What people may not be thinking about (yet) is the risk consumers are taking with product of questionable provenance. When you buy a bottle of your favorite product from your local retailer, you buy it knowing it went from the company that made it, through to a licensed wholesaler and onto the shelf of a licensed retailer. You can trust what’s in the bottle. 

But when bottles are flowing around the country in unmarked boxes, we don’t know if the liquid in the bottle is in fact what the label says it is. Are you getting your favorite gin, or an inferior brand poured into a bottle? Or worse, is the seller cutting the product with a dangerous diluent? These are questions consumers haven’t had to ask since Prohibition.

Illegal Shipments are a Real Problem

You might be thinking: how big of a problem is this? Well, the Texas Alcohol Beverage Commission (ABC), after examining regulatory data, found a total of 304,481 unreported or illegal wine shipments into Texas in the last three months of 2022 alone. 

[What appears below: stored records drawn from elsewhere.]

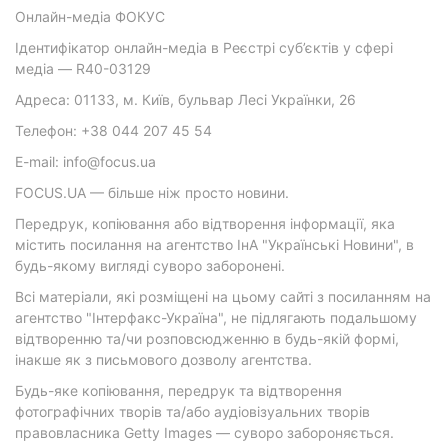
Онлайн-медіа ФОКУС
Ідентифікатор онлайн-медіа в Реєстрі суб’єктів у сфері
медіа — R40-03129
Адреса: 01133, м. Київ, бульвар Лесі Українки, 26
Телефон: +38 044 207 45 54
E-mail: info@focus.ua
FOCUS.UA — більше ніж просто новини.
Передрук, копіювання або відтворення інформації, яка
містить посилання на агентство ІнА "Українські Новини", в
будь-якому вигляді суворо заборонені.
Всі матеріали, які розміщені на цьому сайті з посиланням на
агентство "Інтерфакс-Україна", не підлягають подальшому
відтворенню та/чи розповсюдженню в будь-якій формі,
інакше як з письмового дозволу агентства.
Будь-яке копіювання, передрук та відтворення
фотографічних творів та/або аудіовізуальних творів
правовласника Getty Images — суворо забороняється.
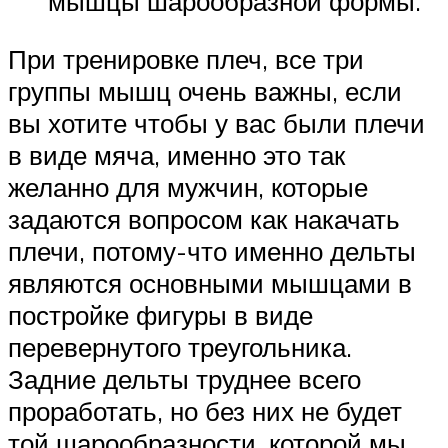
мышцы шарообразной формы.
При тренировке плеч, все три
группы мышц очень важны, если
вы хотите чтобы у вас были плечи
в виде мяча, именно это так
желанно для мужчин, которые
задаются вопросом как накачать
плечи, потому-что именно дельты
являются основными мышцами в
постройке фигуры в виде
перевернутого треугольника.
Задние дельты труднее всего
проработать, но без них не будет
той шарообразности, которой мы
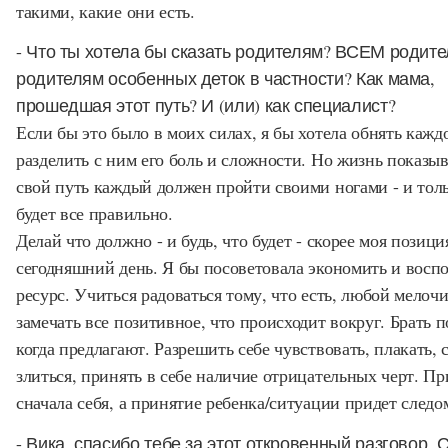
такими, какие они есть.
- Что ты хотела бы сказать родителям? ВСЕМ родите
родителям особенных деток в частности? Как мама,
прошедшая этот путь? И (или) как специалист?
Если бы это было в моих силах, я бы хотела обнять кажд
разделить с ним его боль и сложности. Но жизнь показыв
свой путь каждый должен пройти своими ногами - и толь
будет все правильно.
Делай что должно - и будь, что будет - скорее моя позици
сегодняшний день. Я бы посоветовала экономить и восп
ресурс. Учиться радоваться тому, что есть, любой мелочи
замечать все позитивное, что происходит вокруг. Брать 
когда предлагают. Разрешить себе чувствовать, плакать, 
злиться, принять в себе наличие отрицательных черт. Пр
сначала себя, а принятие ребенка/ситуации придет следо
- Вика, спасибо тебе за этот откровенный разговор. 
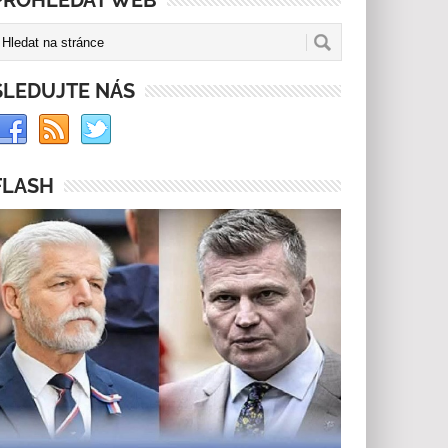
PROHLEDAT WEB
SLEDUJTE NÁS
FLASH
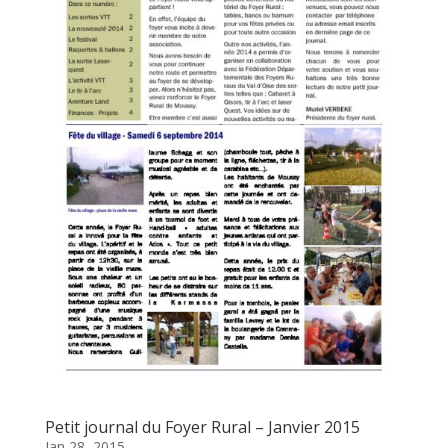
Petit journal du Foyer Rural – Janvier 2015
Jan 28, 2015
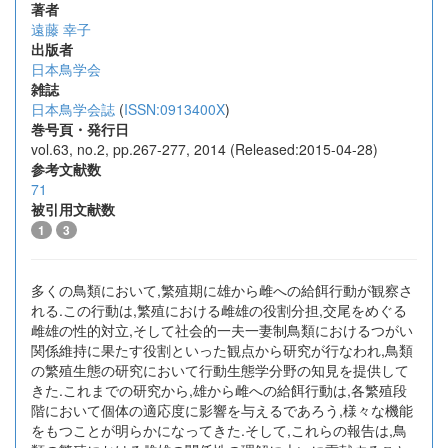
著者
遠藤 幸子
出版者
日本鳥学会
雑誌
日本鳥学会誌
(
ISSN:0913400X
)
巻号頁・発行日
vol.63, no.2, pp.267-277, 2014 (Released:2015-04-28)
参考文献数
71
被引用文献数
1
3
多くの鳥類において,繁殖期に雄から雌への給餌行動が観察さ
れる.この行動は,繁殖における雌雄の役割分担,交尾をめぐる
雌雄の性的対立,そして社会的一夫一妻制鳥類におけるつがい
関係維持に果たす役割といった観点から研究が行なわれ,鳥類
の繁殖生態の研究において行動生態学分野の知見を提供して
きた.これまでの研究から,雄から雌への給餌行動は,各繁殖段
階において個体の適応度に影響を与えるであろう,様々な機能
をもつことが明らかになってきた.そして,これらの報告は,鳥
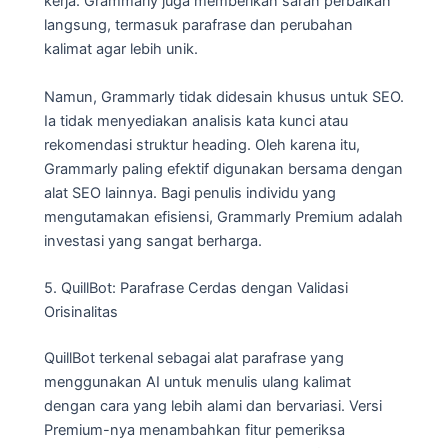
kerja. Grammarly juga memberikan saran perbaikan
langsung, termasuk parafrase dan perubahan
kalimat agar lebih unik.
Namun, Grammarly tidak didesain khusus untuk SEO.
Ia tidak menyediakan analisis kata kunci atau
rekomendasi struktur heading. Oleh karena itu,
Grammarly paling efektif digunakan bersama dengan
alat SEO lainnya. Bagi penulis individu yang
mengutamakan efisiensi, Grammarly Premium adalah
investasi yang sangat berharga.
5. QuillBot: Parafrase Cerdas dengan Validasi
Orisinalitas
QuillBot terkenal sebagai alat parafrase yang
menggunakan AI untuk menulis ulang kalimat
dengan cara yang lebih alami dan bervariasi. Versi
Premium-nya menambahkan fitur pemeriksa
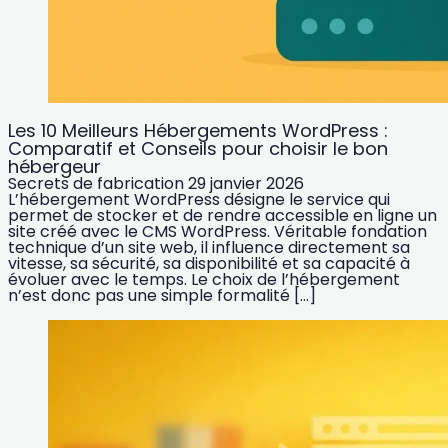
Les 10 Meilleurs Hébergements WordPress :
Comparatif et Conseils pour choisir le bon
hébergeur
Secrets de fabrication
29 janvier 2026
L’hébergement WordPress désigne le service qui
permet de stocker et de rendre accessible en ligne un
site créé avec le CMS WordPress. Véritable fondation
technique d’un site web, il influence directement sa
vitesse, sa sécurité, sa disponibilité et sa capacité à
évoluer avec le temps. Le choix de l’hébergement
n’est donc pas une simple formalité […]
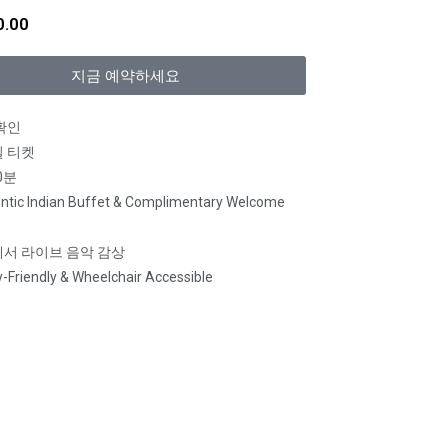
0.00
지금 예약하세요
확인
 티켓
0분
ntic Indian Buffet & Complimentary Welcome
서 라이브 음악 감상
y-Friendly & Wheelchair Accessible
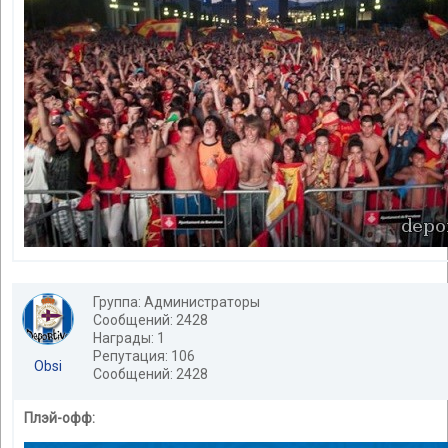
Группа: Администраторы
Сообщений: 2428
Награды: 1
Репутация: 106
Obsi
Сообщений: 2428
Плэй-офф:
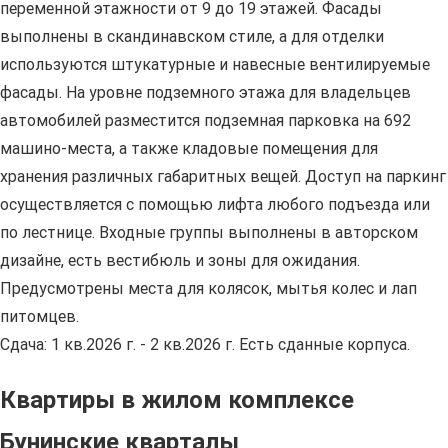
переменной этажности от 9 до 19 этажей. Фасады
выполнены в скандинавском стиле, а для отделки
используются штукатурные и навесные вентилируемые
фасады. На уровне подземного этажа для владельцев
автомобилей разместится подземная парковка на 692
машино-места, а также кладовые помещения для
хранения различных габаритных вещей. Доступ на паркинг
осуществляется с помощью лифта любого подъезда или
по лестнице. Входные группы выполнены в авторском
дизайне, есть вестибюль и зоны для ожидания.
Предусмотрены места для колясок, мытья колес и лап
питомцев.
Сдача: 1 кв.2026 г. - 2 кв.2026 г. Есть сданные корпуса.
Квартиры в жилом комплексе
Бунинские кварталы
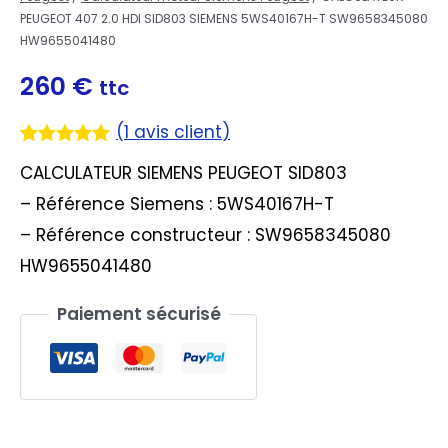
PEUGEOT 407 2.0 HDI SID803 SIEMENS 5WS40167H-T SW9658345080
HW9655041480
260
€
ttc
(
1
avis client)
Noté
1
5.00
CALCULATEUR SIEMENS PEUGEOT SID803
sur 5
basé sur
– Référence Siemens : 5WS40167H-T
notation
client
– Référence constructeur : SW9658345080
HW9655041480
Paiement sécurisé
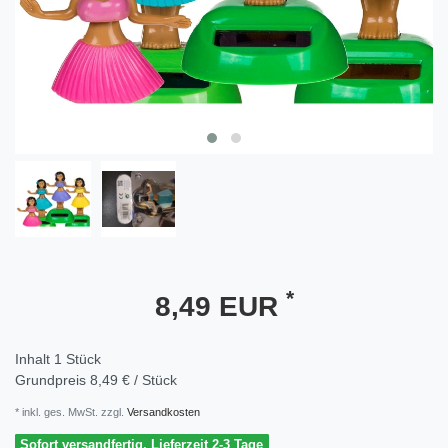
*
8,49 EUR
Inhalt
1
Stück
Grundpreis
8,49 € / Stück
* inkl. ges. MwSt. zzgl.
Versandkosten
Sofort versandfertig, Lieferzeit 2-3 Tage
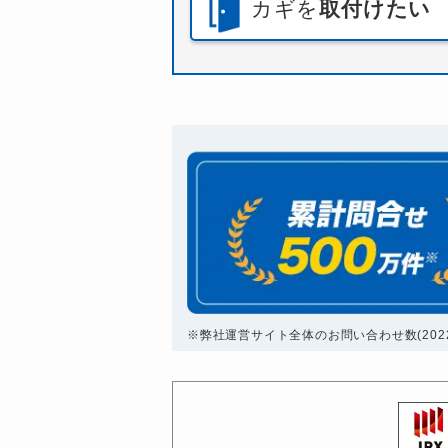
カギを
取付けたい
※弊社運営サイト全体のお問い合わせ数(2022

In 2020, the Tennessee ABC elected to send numerous cease and desist letters to unlicensed businesses shipping to consumers and had to request FedEx and UPS to stop illegal alcohol shipments to Tennessee residents from an online retailer after discovering it was responsible for 240 separate illegal shipments in one year. 

In 2023, Massachusetts’ ABC chief investigator reported his organization found 96% of e-commerce platforms would accept orders and payments from a 15-year old consumer. There are multiple other states with similar stories. Twenty-four years ago Congress passed the 21st Amendment Enforcement Act, allowing state attorneys general to bring civil action in federal court against out-of-state entities to enforce violations against the illegal transportation of alcohol. 

Several states have acted under this law, with more to follow. Every state should be aware of this and do what they can to shut down illegal interstate shipping of alcohol products.